I knew that wouldn’t happen at Klobuchar’s event. She is the daughter of a journalist and has great respect for the media, even newspapers in the hinterland.

In fact, there is a local tie to this story in that her father, Jim Klobuchar, visited our region on one of his bike tours across Minnesota. I met him when he stayed overnight in Spring Valley about 30 years ago during a tour through the area.

The Star Tribune columnist organized annual bicycle tours throughout Minnesota. Klobuchar, now 90, no longer leads the tours, but he reflected on them when interviewed for a Star Tribune story a few years ago.

“The whole idea was a community on wheels,” he told the reporter. “Friendships developed that are still alive. That’s really my biggest satisfaction — bringing people together and sharing the road together. And the joy of seeing Minnesota’s countryside, which can be spectacular.”

Small towns, such as Spring Valley, embraced the community on wheels, offering camping at schools and meals at churches or community centers. Klobuchar said he was impressed by the small town hospitality, which was reimbursed by the group of bicyclists, bolstering the rural economy in return.

The small town hospitality also made a mark on his daughter, who rode with him occasionally.

“One thing you learn on these bike rides is the wonderful folks we live with in this part of the world,” Amy Klobuchar told the Star Tribune in 2015.

Perhaps those experiences are what prompted Sen. Klobuchar to make a point of visiting all 87 counties in Minnesota every year and include rural media in her presidential announcement.

Even more importantly, those experiences may have shaped her worldview. As she stated in her announcement two weeks ago, the United States has become the world’s beacon of democracy, “one in which everyone matters.”

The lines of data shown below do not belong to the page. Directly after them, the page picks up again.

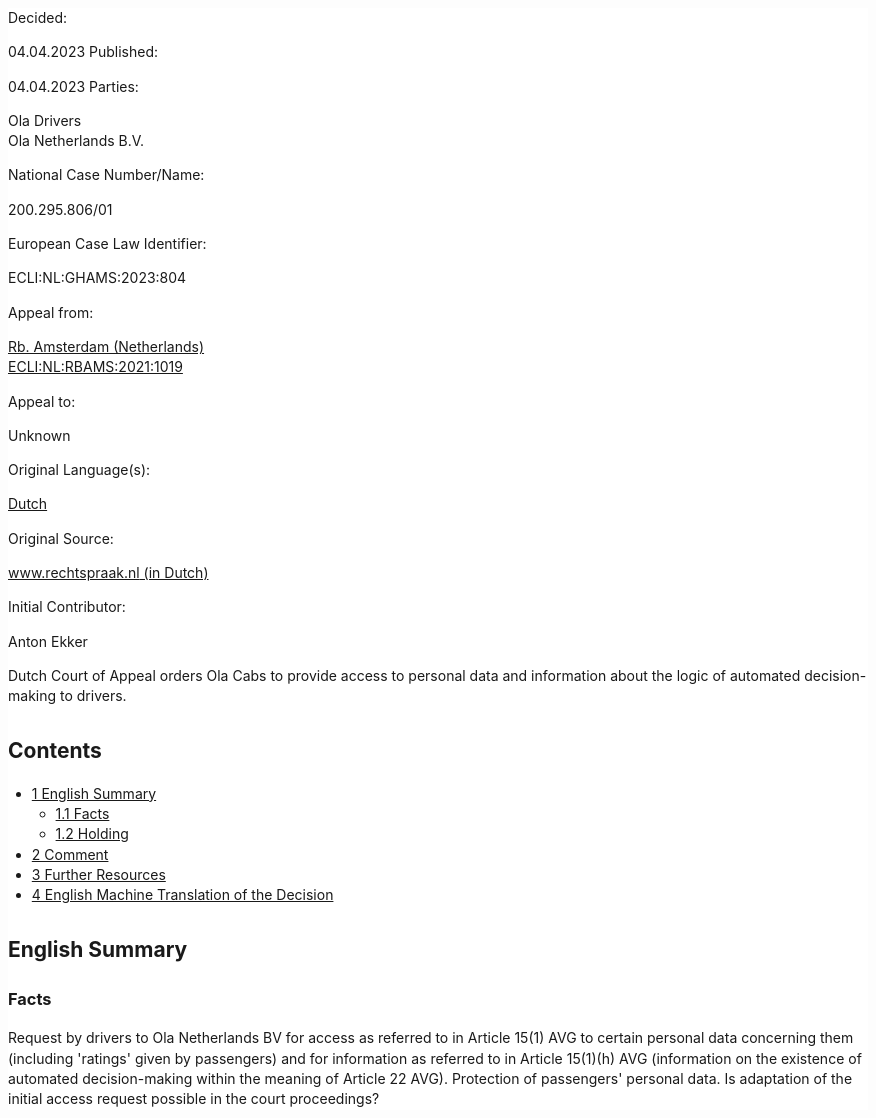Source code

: Decided:

04.04.2023 Published:

04.04.2023 Parties:

Ola Drivers  
Ola Netherlands B.V.

National Case Number/Name:

200.295.806/01

European Case Law Identifier:

ECLI:NL:GHAMS:2023:804

Appeal from:

[Rb. Amsterdam (Netherlands)](/index.php?title=Category:Rb._Amsterdam_\(Netherlands\) "Category:Rb. Amsterdam (Netherlands)")  
[ECLI:NL:RBAMS:2021:1019](https://uitspraken.rechtspraak.nl/#!/details?id=ECLI:NL:RBAMS:2021:1019)

Appeal to:

Unknown

Original Language(s):

[Dutch](/index.php?title=Category:Dutch "Category:Dutch")

Original Source:

[www.rechtspraak.nl (in Dutch)](https://uitspraken.rechtspraak.nl/#!/details?id=ECLI:NL:GHAMS:2023:804)

Initial Contributor:

Anton Ekker

Dutch Court of Appeal orders Ola Cabs to provide access to personal data and information about the logic of automated decision-making to drivers.

## Contents

*   [1 English Summary](#English_Summary)
    *   [1.1 Facts](#Facts)
    *   [1.2 Holding](#Holding)
*   [2 Comment](#Comment)
*   [3 Further Resources](#Further_Resources)
*   [4 English Machine Translation of the Decision](#English_Machine_Translation_of_the_Decision)

## English Summary

### Facts

Request by drivers to Ola Netherlands BV for access as referred to in Article 15(1) AVG to certain personal data concerning them (including 'ratings' given by passengers) and for information as referred to in Article 15(1)(h) AVG (information on the existence of automated decision-making within the meaning of Article 22 AVG). Protection of passengers' personal data. Is adaptation of the initial access request possible in the court proceedings?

She also explained on that snowy day in St. Paul how people came together to rescue survivors of the I-35 bridge collapse. “That’s community. That’s a shared story. That’s ordinary people doing extraordinary things,” she said.

Her I-35 bridge story didn’t end there, though. She also pointed out that politicians in Washington, D.C., reached across the aisle to get the structure rebuilt quickly.

Reaching across the aisle is standard operating procedure for Klobuchar. Our newspapers always get her releases, which we typically don’t publish since they usually don’t deal with local issues, that show her bipartisan efforts as well as her drive to get bills passed. Just in the last week, we received releases on her and Sen. John Hoeven (R-N.D.) introducing legislation to help prevent carbon monoxide deaths, her and Sen. Kevin Cramer (R-N.D.) introducing legislation to expand reliable, affordable broadband to rural America and her and Sen. Susan Collins (R-Maine) reintroducing legislation to crack down on fraud targeted at seniors.

Her attention to rural people and willingness to work on bipartisan solutions hasn’t escaped the notice of people in our area. In the 2018 election, she was the only Democrat in a statewide race to win Fillmore County and one of two to win in Houston County with Gov. Tim Walz being the other.

The big question, though, is will those traits play to a national electorate? Her most difficult task will likely be getting the support of Democrats, who haven’t seen rural constituents as important lately and seem to be veering away from centrist views.

She also has other handicaps, which Klobuchar admitted in her announcement. Her campaign is homegrown, relying on local talent, she doesn’t have a political machine like so many other candidates and she doesn’t come from money, which is important in national politics.

“But what I do have is this: I have grit,” she told the audience assembled in a snowstorm in St. Paul two weeks ago.

That’s something Minnesotans can appreciate. And, I think there are a whole lot of other Americans who can appreciate that trait as well, especially when it comes from someone who has demonstrated, not just in words, but in actions, that “everyone matters.”